Capable of shooting water 300 feet in the air, steam bellowing from its vent, Steamboat Geyser is the tallest active geyser in the world.
With that kind of capability, you’d assume Steamboat Geyser would be the star attraction of Yellowstone National Park.
However, Steamboat is all but unpredictable. At the very least, it’s not predictable the same way, say, Old Faithful is. Steamboat can go months to years without erupting, kicking out steam and water bursts, keeping visitors and staff eternally hopeful.
This year, however, it’s had a pretty good run so far.
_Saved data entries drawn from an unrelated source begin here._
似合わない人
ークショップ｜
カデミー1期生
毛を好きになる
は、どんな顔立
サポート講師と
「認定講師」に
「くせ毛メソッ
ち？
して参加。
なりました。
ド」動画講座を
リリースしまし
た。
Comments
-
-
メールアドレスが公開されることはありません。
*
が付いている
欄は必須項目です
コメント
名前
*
Each time, the eruption was reported either by visitors/staff lucky enough to be in the area or by geologists looking at seismometers tracking activity in Norris Geyser Basin. Given how unpredictable Steamboat can be, you have to be immensely lucky to see Steamboat Geyser in action—in person, that is.
To give you an idea of what it’s like to see Steamboat Geyser erupt, Yellowstone and the National Park Service produced a neat video featuring narration from park staff and footage of Steamboat erupting.
The video discusses Steamboat’s last major eruption, which happened September 3, 2014.
According to the Yellowstone Volcano Observatory, although Steamboat has had a good streak this year, all three eruptions were perceptibly smaller and less intense than the 2014 one.
As for what the future holds for Steamboat, it’s hard to say. The geyser could keep erupting every so often throughout 2018, posting small but noteworthy eruptions. It could decide to ramp up and start producing taller eruptions—or it could decide to go back to sleep.
In the meantime, we’ll be keeping our eyes on Steamboat Geyser—along with NPS rangers, geologists, and the many visitors who make the trip out to Yellowstone National Park.